By Manus Lenihan
The National Transport Authority are privatising one-tenth of Dublin Bus. From November 2018 they will outsource the routes to UK company Go-Ahead. The NTA says they are “confident that passengers will benefit from this decision,” but socialists and trade unionists are absolutely certain that workers will suffer from this decision.
We are equally certain that this is part of a process of privatisation that would make a mess of Dublin Bus. The only real benefits go to private operators, who get to turn a public service into a license to print money.

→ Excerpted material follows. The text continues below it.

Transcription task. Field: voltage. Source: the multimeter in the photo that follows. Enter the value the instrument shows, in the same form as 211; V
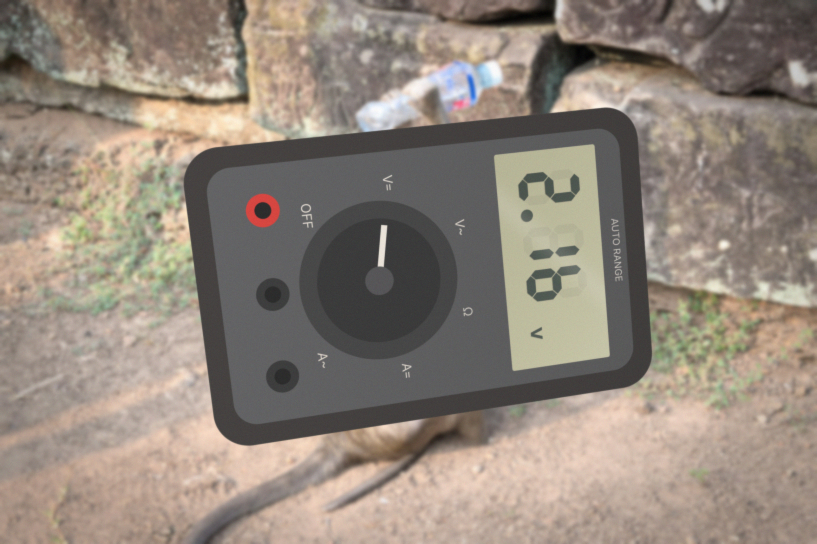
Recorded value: 2.16; V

“Competition” ploy is a con
Fine Gael claim that the “introduction of competition” is “great news for commuters.” But the false promise of “competition” actually means open season on the rights and pay of the workers. The NTA says it doesn’t “believe” there will be attacks on wages. They think we were born yesterday. Go-Ahead’s counterparts, the private operators who were helped by the government to muscle in on Bus Éireann, have drivers working for them who are on social welfare. It will be for Go-Ahead to decide what to pay and there’s no reason to think it’ll be any different.
Dublin Bus made a cheaper bid for the routes, has exceeded every performance target and put up with massive cuts to the government subvention. But the NTA gave the tender to Go-Ahead instead anyway, claiming that Dublin Bus fell short on “technical” aspects. Any Bus Éireann driver can tell you how private operators rig the game and benefit from preferential treatment, and will smell a rat in this tendering process. So much for competition.
Privatisation must be fought
For socialists, public transport, heavily subsidised by government, is a basic right – not to mention a key means of tackling climate change. Creeping privatisation leads to loss of revenue for the public-owned service, which is in turn used as a justification for more cuts and privatisation. In Britain it has led to a huge rip-off of commuters. In fact, Go-Ahead emerged during and following the massive bus and rail privatisation process of the Thatcher period. It seems to have piggybacked on that disaster. Now it has trouble recruiting drivers to work on low wages, so instead of pay rises, it runs recruitment campaigns in countries where wages are much lower, shamelessly exploiting poor people.
This all has implications for other transport workers too. The strikes of last year and this year in Dublin Bus, Luas and Bus Éireann signal a confrontation over the future of public transport. It’s in the interests of socialists, workers and anyone who is concerned about climate change to stand with these workers in defence of quality public transport and decent pay. Unions must not accept the privatisation agenda.